Governor Phil Murphy on April 1, 2020 signed Executive Order No. 112, authorizing the Division of Consumer Affairs to temporarily reactivate the licenses of recently retired health care professionals and grant temporary licenses to doctors licensed in foreign countries.

The Executive Order also temporarily permits certain health care professionals to perform acts outside of their ordinary scope of practice and grants broad civil immunity to health care professionals and facilities providing services in support of New Jersey’s COVID-19 response efforts who are acting in good faith.

The State is working with hospital systems and the Federal Emergency Management Agency to expand bed capacities, reopen closed hospitals, and erect field medical stations to prepare for additional COVID-19 cases.
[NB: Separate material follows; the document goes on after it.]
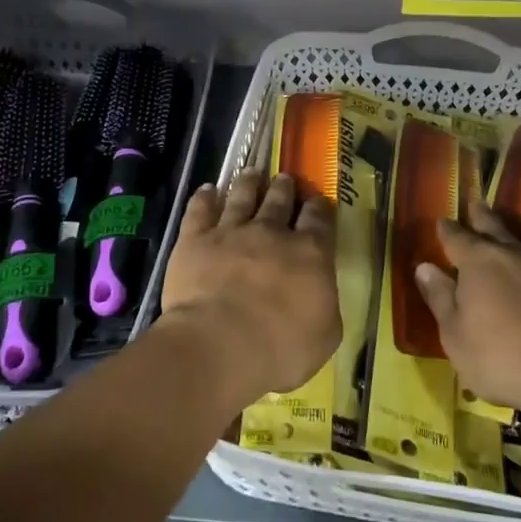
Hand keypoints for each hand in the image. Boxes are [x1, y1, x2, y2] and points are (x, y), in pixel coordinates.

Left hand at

Trained, experienced medical personnel are needed to ensure proper staffing which is why New Jersey has requested retired health care professionals join the response and support the State’s existing workforce.

The intent is to eliminate bureaucratic roadblocks through the Executive Order to quickly bring more health care professionals into the efforts to provide additional flexibility and protections for front line responders to aid in New Jersey’s response to COVID-19.

The Executive Order supplements the State’s existing health care workforce by:

    • Authorizing the Division of Consumer Affairs to temporarily reactivate the licenses of healthcare professionals previously licensed in the State within the last five years. This will enable doctors, nurses and other healthcare professionals who have recently retired or have allowed their licenses to lapse to temporarily reactivate their licenses.
    • Authorizing the Division of Consumer Affairs to grant temporary medical licenses to doctors who are licensed and in good standing in foreign countries.
    • Temporarily waiving certain scope of practice restrictions on Advanced Practice Nurses (APNs) related to physician collaboration, including a rule requiring that an APN enter into a joint protocol with a collaborating physician and a rule requiring APNs to obtain authorization from a collaborating physician in order to dispense narcotic drugs.
    • Temporarily waiving certain scope of practice restrictions on Physician Assistants (PAs) related to physician supervision, including a rule requiring PAs to obtain physician authorization prior to prescribing a controlled dangerous substance.

This Executive Order took effect on April 1, 2020.